Requirement 1 >>
Answer these questions from the documentation excerpt:
(a) According to the note on the expm1 function, when does it give greater precision than exp(x) - 1?
(b) Which SciPy function does the text say xlog1py is similar to?
(c) In the xlog1py example, what tensor does torch.special.xlog1py(x, 4) return?

Document segment >>
——
Computes the exponential of the elements minus 1
of :attr:`input`.

.. math::
    y_{i} = e^{x_{i}} - 1

.. note:: This function provides greater precision than exp(x) - 1 for small values of x.

"""
    + r"""
Args:
    {input}

Keyword args:
    {out}

Example::

    >>> torch.special.expm1(torch.tensor([0, math.log(2.)]))
    tensor([ 0.,  1.])
""".format(**common_args),
)

xlog1py = _add_docstr(
    _special.special_xlog1py,
    r"""
xlog1py(input, other, *, out=None) -> Tensor

Computes ``input * log1p(other)`` with the following cases.

.. math::
    \text{out}_{i} = \begin{cases}
        \text{NaN} & \text{if } \text{other}_{i} = \text{NaN} \\
        0 & \text{if } \text{input}_{i} = 0.0 \text{ and } \text{other}_{i} != \text{NaN} \\
        \text{input}_{i} * \text{log1p}(\text{other}_{i})& \text{otherwise}
    \end{cases}

Similar to SciPy's `scipy.special.xlog1py`.

"""
    + r"""

Args:
    input (Number or Tensor) : Multiplier
    other (Number or Tensor) : Argument

.. note:: At least one of :attr:`input` or :attr:`other` must be a tensor.

Keyword args:
    {out}

Example::

    >>> x = torch.zeros(5,)
    >>> y = torch.tensor([-1, 0, 1, float('inf'), float('nan')])
    >>> torch.special.xlog1py(x, y)
    tensor([0., 0., 0., 0., nan])
    >>> x = torch.tensor([1, 2, 3])
    >>> y = torch.tensor([3, 2, 1])
    >>> torch.special.xlog1py(x, y)
    tensor([1.3863, 2.1972, 2.0794])
    >>> torch.special.xlog1py(x, 4)
    tensor([1.6094, 3.2189, 4.8283])
    >>> torch.special.xlog1py(2, y)
    tensor([2.7726, 2.1972, 1.3863])
""".format(**common_args),
)

xlogy = _add_docstr(
    _special.special_xlogy,
    r"""
xlogy(input, other, *, out=None) -> Tensor

Computes ``input * log(other)`` with the following cases.

.. math::
    \text{out}_{i} = \begin{cases}
        \text{NaN} & \text{if } \text{other}_{i} = \text{NaN} \\
        0 & \text{if } \text{input}_{i} = 0.0 \\
        \text{input}_{i} * \log{(\text{other}_{i})} & \text{otherwise}
    \end{cases}

Similar to SciPy's `scipy.special.xlogy`.

"""
    + r"""

Args:
    input (Number or Tensor) : Multiplier
    other (Number or Tensor) : Argument

.. note:: At least one of :attr:`input` or :attr:`other` must be a tensor.

Keyword args:
    {out}

Example::

    >>> x = torch.zeros(5,)
    >>> y = torch.tensor([-1, 0, 1, float('inf'), float('nan')])
    >>> torch.special.xlogy(x, y)
——
Stored records >>
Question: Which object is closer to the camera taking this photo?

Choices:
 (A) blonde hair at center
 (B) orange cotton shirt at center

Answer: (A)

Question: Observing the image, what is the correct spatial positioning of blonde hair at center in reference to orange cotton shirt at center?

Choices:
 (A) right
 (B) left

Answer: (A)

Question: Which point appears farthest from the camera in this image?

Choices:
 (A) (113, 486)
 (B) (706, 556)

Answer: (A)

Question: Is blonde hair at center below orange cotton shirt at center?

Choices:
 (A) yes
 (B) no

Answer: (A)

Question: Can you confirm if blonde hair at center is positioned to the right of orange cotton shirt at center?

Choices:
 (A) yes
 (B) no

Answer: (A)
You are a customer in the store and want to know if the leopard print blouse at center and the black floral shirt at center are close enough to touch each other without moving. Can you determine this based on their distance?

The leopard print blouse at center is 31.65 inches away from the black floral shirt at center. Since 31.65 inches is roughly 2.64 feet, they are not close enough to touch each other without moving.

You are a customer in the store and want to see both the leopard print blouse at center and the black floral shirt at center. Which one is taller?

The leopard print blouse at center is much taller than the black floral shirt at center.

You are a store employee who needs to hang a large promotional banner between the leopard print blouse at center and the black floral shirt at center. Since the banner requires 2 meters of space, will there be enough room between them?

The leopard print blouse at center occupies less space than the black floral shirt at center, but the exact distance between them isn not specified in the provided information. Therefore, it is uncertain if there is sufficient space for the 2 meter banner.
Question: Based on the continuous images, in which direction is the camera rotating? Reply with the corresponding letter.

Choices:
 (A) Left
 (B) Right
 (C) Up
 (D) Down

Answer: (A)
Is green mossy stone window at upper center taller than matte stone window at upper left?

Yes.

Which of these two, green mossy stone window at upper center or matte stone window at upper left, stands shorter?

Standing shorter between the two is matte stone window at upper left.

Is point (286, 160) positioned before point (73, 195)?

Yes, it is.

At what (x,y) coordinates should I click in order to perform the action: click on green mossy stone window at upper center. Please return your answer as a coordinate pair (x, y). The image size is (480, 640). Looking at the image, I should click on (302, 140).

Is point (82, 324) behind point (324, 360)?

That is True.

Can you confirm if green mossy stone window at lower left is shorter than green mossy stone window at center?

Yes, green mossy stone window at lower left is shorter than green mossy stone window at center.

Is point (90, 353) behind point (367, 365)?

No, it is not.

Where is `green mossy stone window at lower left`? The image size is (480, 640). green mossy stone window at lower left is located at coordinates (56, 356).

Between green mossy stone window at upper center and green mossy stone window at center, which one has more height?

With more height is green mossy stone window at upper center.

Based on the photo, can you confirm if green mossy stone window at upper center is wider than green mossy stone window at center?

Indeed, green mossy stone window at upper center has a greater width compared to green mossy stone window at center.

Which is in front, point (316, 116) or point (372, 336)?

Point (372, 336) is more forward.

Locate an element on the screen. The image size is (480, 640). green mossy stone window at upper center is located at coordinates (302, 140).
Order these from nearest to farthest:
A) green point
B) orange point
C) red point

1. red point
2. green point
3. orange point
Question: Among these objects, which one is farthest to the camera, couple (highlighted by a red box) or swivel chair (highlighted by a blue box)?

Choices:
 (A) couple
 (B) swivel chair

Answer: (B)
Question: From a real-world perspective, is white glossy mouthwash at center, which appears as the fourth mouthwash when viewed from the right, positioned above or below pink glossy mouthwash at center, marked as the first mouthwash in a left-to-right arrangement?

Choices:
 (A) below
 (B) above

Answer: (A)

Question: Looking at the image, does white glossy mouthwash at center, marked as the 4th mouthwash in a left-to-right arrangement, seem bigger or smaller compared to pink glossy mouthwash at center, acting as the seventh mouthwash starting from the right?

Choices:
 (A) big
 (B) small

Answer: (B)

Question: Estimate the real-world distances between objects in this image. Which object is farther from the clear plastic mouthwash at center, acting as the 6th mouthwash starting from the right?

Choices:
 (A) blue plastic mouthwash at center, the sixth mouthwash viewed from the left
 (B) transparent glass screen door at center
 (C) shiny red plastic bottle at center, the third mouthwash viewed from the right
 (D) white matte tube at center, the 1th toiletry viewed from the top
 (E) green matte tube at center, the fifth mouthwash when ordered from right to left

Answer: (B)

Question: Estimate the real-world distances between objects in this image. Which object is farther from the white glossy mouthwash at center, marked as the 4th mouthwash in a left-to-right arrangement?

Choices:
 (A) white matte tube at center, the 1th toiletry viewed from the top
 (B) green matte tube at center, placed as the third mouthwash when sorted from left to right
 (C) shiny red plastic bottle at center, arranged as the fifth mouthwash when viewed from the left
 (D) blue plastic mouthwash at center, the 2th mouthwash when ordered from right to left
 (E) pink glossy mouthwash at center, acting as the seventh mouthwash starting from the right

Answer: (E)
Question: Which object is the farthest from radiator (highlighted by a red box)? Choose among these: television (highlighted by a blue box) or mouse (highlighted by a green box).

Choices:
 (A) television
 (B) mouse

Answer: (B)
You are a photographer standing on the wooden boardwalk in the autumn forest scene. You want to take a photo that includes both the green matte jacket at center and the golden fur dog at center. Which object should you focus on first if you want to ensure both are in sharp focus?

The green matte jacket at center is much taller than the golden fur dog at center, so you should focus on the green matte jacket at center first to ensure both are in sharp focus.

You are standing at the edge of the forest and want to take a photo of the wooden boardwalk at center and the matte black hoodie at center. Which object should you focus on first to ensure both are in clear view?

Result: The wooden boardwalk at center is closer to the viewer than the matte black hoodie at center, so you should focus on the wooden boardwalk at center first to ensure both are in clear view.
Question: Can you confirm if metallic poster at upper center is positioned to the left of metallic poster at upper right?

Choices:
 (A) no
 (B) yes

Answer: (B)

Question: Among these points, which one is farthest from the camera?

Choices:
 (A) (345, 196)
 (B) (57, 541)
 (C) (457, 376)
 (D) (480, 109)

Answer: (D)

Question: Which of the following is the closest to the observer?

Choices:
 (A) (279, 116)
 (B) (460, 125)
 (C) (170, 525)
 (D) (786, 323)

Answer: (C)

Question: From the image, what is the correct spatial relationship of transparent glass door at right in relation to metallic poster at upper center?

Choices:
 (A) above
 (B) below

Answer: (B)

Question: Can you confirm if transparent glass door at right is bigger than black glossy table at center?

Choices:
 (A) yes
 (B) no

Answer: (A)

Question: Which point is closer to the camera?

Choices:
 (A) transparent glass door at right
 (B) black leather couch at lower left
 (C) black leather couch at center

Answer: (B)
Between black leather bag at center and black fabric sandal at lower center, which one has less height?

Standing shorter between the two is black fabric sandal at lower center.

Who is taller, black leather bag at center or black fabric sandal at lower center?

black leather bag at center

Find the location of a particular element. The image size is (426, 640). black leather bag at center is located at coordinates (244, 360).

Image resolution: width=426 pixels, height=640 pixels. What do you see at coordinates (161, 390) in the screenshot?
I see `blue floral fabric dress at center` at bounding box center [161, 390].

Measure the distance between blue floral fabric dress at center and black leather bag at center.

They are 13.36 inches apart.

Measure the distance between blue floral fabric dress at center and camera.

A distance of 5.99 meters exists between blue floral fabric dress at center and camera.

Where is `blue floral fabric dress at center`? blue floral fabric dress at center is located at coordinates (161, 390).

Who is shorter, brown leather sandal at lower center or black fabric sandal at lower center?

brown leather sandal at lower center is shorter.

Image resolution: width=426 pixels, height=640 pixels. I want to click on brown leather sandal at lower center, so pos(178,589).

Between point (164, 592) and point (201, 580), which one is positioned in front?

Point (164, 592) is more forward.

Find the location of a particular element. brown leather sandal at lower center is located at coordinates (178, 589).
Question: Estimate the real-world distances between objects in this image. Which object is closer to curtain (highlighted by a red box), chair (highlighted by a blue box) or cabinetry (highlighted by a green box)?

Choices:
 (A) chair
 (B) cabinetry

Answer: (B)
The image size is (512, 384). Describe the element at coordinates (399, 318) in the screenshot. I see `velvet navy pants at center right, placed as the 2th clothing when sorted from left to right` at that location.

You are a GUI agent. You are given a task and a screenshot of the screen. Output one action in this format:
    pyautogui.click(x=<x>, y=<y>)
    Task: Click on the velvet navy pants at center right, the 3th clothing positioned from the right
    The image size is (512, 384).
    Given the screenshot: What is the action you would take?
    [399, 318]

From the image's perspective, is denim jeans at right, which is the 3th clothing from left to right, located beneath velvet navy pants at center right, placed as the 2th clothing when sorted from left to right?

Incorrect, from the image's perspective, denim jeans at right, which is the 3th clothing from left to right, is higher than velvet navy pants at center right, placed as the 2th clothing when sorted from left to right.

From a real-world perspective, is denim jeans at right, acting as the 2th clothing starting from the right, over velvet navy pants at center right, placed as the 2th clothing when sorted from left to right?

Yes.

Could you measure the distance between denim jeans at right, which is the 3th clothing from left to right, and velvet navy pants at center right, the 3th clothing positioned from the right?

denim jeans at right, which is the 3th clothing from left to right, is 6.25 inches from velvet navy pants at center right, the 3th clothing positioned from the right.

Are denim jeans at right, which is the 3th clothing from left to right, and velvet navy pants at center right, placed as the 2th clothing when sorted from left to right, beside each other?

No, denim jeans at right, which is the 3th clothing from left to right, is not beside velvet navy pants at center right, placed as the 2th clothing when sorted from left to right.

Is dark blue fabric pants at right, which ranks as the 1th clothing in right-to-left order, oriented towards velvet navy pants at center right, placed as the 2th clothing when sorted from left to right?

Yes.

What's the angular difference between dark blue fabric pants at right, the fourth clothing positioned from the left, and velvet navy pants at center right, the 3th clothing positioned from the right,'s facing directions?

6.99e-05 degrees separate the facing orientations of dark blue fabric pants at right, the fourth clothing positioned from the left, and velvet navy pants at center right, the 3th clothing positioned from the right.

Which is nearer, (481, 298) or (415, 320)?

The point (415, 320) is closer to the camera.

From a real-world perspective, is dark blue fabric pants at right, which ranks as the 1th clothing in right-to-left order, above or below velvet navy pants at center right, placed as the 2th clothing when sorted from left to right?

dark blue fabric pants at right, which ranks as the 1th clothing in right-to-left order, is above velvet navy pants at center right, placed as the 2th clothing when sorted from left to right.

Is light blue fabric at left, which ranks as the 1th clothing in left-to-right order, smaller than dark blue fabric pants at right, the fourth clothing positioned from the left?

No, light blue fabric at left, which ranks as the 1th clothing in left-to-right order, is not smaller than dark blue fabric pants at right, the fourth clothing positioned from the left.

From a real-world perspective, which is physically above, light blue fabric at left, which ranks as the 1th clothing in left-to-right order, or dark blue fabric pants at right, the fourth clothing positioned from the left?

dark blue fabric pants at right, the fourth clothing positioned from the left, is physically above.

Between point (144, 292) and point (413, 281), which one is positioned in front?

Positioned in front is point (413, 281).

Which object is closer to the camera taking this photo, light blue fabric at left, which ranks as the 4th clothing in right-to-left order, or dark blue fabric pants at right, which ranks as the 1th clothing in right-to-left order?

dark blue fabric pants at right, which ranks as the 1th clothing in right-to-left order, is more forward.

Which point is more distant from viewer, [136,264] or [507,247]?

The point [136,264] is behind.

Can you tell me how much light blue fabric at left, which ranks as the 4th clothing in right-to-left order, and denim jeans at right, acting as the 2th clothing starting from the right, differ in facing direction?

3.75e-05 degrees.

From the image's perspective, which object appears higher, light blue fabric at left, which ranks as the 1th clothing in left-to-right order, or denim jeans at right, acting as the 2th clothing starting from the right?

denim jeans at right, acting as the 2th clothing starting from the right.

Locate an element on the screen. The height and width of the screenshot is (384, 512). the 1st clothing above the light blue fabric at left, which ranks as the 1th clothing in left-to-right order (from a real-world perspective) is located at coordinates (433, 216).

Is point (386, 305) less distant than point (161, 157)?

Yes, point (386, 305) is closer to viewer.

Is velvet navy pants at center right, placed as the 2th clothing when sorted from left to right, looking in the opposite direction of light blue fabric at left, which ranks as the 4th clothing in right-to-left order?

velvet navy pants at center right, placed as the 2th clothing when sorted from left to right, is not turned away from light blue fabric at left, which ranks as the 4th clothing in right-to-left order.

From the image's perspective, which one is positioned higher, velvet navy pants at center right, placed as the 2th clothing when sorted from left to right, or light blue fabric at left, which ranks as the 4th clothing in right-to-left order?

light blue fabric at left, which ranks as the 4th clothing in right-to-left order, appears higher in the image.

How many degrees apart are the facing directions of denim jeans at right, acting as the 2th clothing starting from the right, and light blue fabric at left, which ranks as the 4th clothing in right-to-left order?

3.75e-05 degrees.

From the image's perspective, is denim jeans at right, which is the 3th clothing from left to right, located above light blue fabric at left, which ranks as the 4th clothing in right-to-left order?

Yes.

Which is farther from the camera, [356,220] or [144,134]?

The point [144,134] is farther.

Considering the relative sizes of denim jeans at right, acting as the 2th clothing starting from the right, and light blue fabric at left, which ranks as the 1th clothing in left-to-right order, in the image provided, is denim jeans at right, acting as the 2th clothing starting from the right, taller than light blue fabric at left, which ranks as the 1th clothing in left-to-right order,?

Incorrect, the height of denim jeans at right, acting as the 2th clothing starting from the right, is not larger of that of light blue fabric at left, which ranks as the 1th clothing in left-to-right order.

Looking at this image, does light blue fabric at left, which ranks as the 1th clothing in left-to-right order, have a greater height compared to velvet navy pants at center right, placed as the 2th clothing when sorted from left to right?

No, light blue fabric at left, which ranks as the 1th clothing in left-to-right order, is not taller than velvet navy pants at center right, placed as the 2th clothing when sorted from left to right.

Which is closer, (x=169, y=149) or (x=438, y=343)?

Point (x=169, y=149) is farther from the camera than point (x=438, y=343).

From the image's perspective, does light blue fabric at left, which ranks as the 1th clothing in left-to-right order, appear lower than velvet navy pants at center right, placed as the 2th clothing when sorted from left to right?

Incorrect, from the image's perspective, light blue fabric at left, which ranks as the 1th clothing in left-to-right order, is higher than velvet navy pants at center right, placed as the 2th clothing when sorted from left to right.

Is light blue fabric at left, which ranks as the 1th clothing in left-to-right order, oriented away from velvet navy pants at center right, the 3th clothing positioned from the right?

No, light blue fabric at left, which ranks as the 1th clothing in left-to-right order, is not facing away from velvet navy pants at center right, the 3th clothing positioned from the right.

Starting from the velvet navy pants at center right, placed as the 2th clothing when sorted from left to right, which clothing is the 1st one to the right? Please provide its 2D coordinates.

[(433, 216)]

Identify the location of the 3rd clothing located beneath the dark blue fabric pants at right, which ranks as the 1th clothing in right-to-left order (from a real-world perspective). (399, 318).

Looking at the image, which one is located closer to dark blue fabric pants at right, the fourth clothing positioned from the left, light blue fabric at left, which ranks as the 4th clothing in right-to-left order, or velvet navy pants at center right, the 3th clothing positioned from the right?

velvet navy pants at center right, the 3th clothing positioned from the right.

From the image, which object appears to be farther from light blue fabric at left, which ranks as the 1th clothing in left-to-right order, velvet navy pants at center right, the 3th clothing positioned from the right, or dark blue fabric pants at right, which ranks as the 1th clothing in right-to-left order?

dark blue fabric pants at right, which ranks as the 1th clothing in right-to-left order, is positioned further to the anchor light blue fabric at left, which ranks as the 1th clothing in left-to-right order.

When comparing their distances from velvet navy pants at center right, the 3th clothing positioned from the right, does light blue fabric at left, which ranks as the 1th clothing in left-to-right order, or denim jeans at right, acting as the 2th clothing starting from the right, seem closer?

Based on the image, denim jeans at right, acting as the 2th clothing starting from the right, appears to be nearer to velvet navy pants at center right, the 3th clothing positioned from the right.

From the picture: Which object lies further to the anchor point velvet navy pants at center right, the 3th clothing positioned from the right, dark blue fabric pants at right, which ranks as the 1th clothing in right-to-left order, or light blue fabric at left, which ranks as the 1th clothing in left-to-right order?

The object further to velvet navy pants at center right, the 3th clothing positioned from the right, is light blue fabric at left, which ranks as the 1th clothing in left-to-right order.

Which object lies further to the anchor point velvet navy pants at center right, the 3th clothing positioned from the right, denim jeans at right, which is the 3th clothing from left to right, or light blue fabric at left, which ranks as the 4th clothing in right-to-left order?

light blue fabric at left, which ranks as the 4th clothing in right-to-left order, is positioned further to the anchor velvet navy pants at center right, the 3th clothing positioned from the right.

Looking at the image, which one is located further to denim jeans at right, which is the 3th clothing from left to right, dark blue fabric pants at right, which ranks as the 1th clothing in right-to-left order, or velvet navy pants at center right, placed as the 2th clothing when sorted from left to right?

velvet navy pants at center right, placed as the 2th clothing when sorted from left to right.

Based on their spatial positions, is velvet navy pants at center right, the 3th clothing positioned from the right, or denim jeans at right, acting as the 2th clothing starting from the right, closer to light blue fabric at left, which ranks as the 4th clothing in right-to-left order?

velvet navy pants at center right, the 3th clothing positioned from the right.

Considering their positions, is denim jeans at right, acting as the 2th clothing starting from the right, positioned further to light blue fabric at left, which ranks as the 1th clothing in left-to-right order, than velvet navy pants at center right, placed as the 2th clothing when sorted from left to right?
——
Requirement 2 >>
In the records, copy out the lines from the one containing "Which object is closer to the camera taking this photo, light" to the one containing "starting from the right.", keeping every character unchanged.

Task output 1 >>
(a) For small values of x.
(b) `scipy.special.xlog1py`.
(c) tensor([1.6094, 3.2189, 4.8283])

Task output 2 >>
Which object is closer to the camera taking this photo, light blue fabric at left, which ranks as the 4th clothing in right-to-left order, or dark blue fabric pants at right, which ranks as the 1th clothing in right-to-left order?

dark blue fabric pants at right, which ranks as the 1th clothing in right-to-left order, is more forward.

Which point is more distant from viewer, [136,264] or [507,247]?

The point [136,264] is behind.

Can you tell me how much light blue fabric at left, which ranks as the 4th clothing in right-to-left order, and denim jeans at right, acting as the 2th clothing starting from the right, differ in facing direction?

3.75e-05 degrees.

From the image's perspective, which object appears higher, light blue fabric at left, which ranks as the 1th clothing in left-to-right order, or denim jeans at right, acting as the 2th clothing starting from the right?

denim jeans at right, acting as the 2th clothing starting from the right.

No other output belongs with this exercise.